[Start of section]

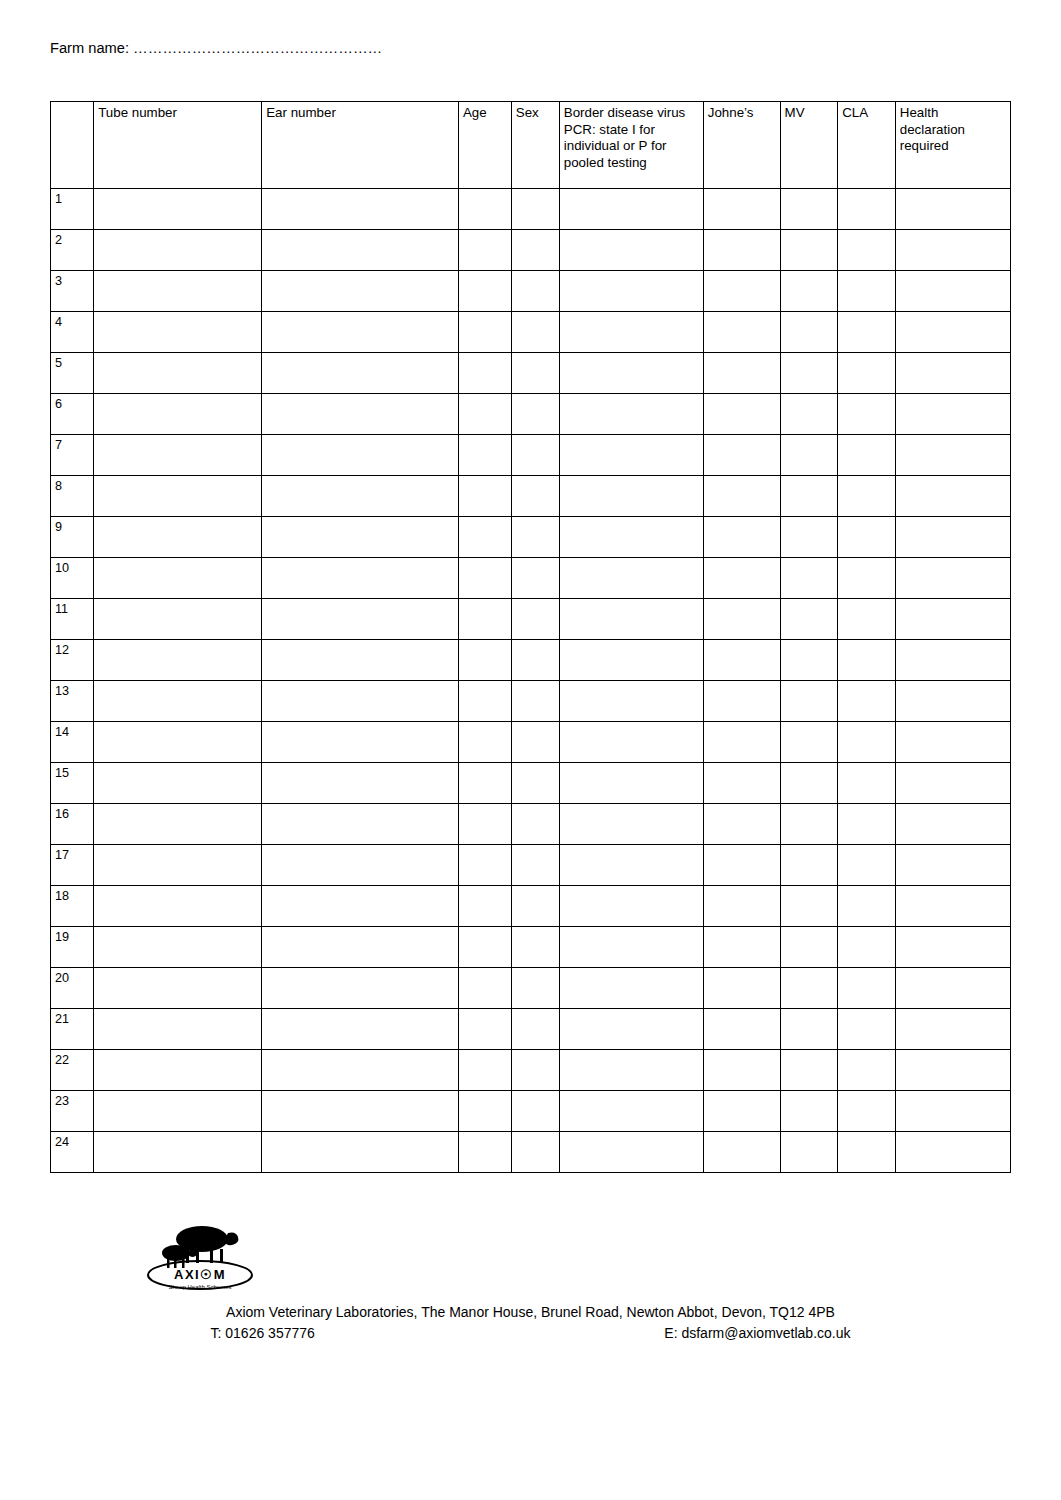Farm name: ……………………………………………
| | Tube number | Ear number | Age | Sex | Border disease virus PCR: state I for individual or P for pooled testing | Johne’s | MV | CLA | Health declaration required |
| --- | --- | --- | --- | --- | --- | --- | --- | --- | --- |
| 1 | | | | | | | | | |
| 2 | | | | | | | | | |
| 3 | | | | | | | | | |
| 4 | | | | | | | | | |
| 5 | | | | | | | | | |
| 6 | | | | | | | | | |
| 7 | | | | | | | | | |
| 8 | | | | | | | | | |
| 9 | | | | | | | | | |
| 10 | | | | | | | | | |
| 11 | | | | | | | | | |
| 12 | | | | | | | | | |
| 13 | | | | | | | | | |
| 14 | | | | | | | | | |
| 15 | | | | | | | | | |
| 16 | | | | | | | | | |
| 17 | | | | | | | | | |
| 18 | | | | | | | | | |
| 19 | | | | | | | | | |
| 20 | | | | | | | | | |
| 21 | | | | | | | | | |
| 22 | | | | | | | | | |
| 23 | | | | | | | | | |
| 24 | | | | | | | | | |
Axiom Sheep Health Schemes AXI☉M Sheep Health Schemes
Axiom Veterinary Laboratories, The Manor House, Brunel Road, Newton Abbot, Devon, TQ12 4PB
T: 01626 357776 E: dsfarm@axiomvetlab.co.uk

[End of section]

> _Work required_:
Please report every line among the entries that includes "Health".

> _Task response_:
| | Tube number | Ear number | Age | Sex | Border disease virus PCR: state I for individual or P for pooled testing | Johne’s | MV | CLA | Health declaration required |
Axiom Sheep Health Schemes AXI☉M Sheep Health Schemes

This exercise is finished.